- [Dataset content]:
*-*-*

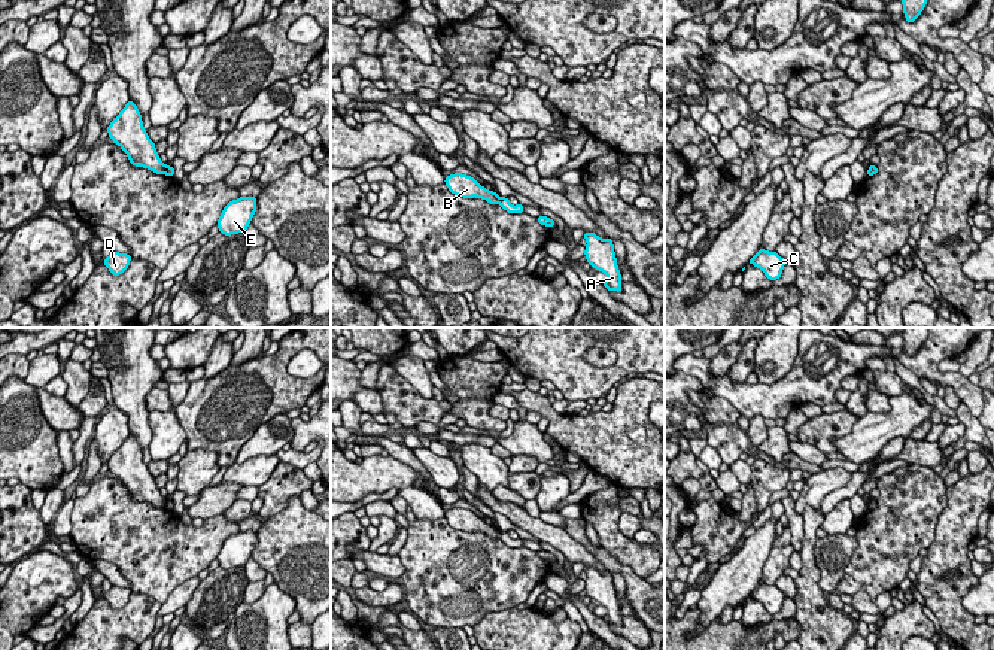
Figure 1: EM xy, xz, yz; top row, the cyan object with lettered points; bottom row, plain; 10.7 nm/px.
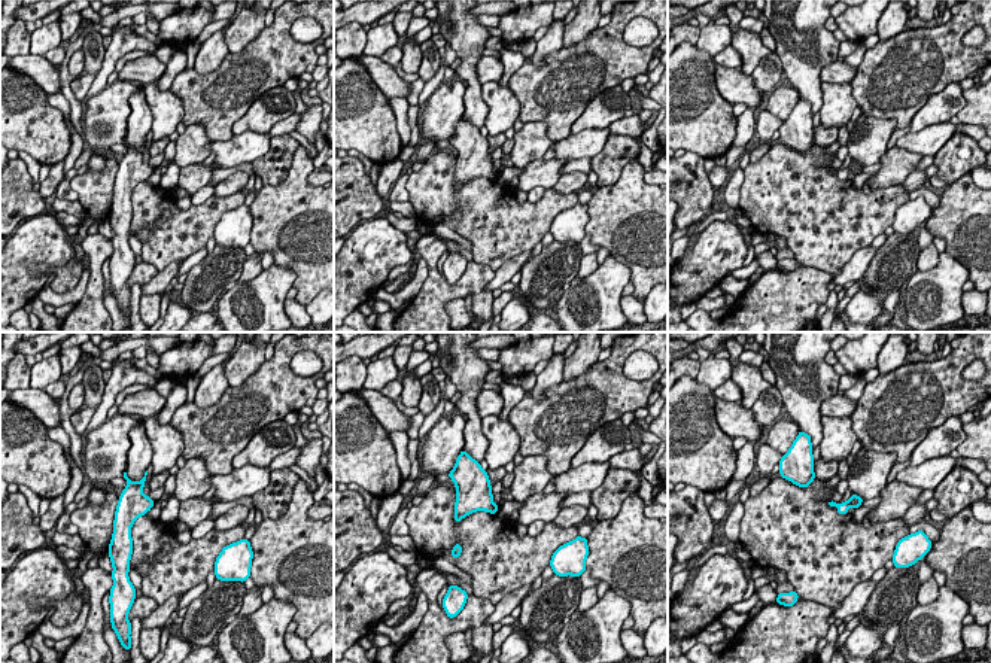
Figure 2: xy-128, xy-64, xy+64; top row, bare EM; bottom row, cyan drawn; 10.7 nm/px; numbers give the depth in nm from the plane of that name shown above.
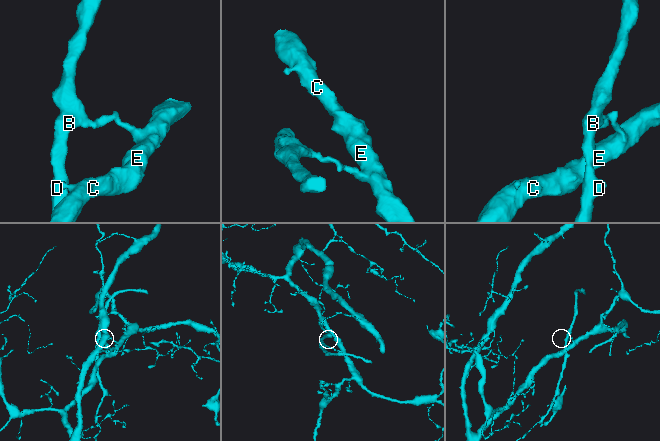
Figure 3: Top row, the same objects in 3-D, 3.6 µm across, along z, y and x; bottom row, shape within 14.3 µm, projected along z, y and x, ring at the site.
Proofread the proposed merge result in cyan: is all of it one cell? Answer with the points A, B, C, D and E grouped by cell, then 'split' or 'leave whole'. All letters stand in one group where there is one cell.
A C E / B D; split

*-*-*

- [Work required]: Copy over exactly the lines above from the one with "Proofread the proposed" to the last, both included, and no others.

- [Written answer]:
Proofread the proposed merge result in cyan: is all of it one cell? Answer with the points A, B, C, D and E grouped by cell, then 'split' or 'leave whole'. All letters stand in one group where there is one cell.
A C E / B D; split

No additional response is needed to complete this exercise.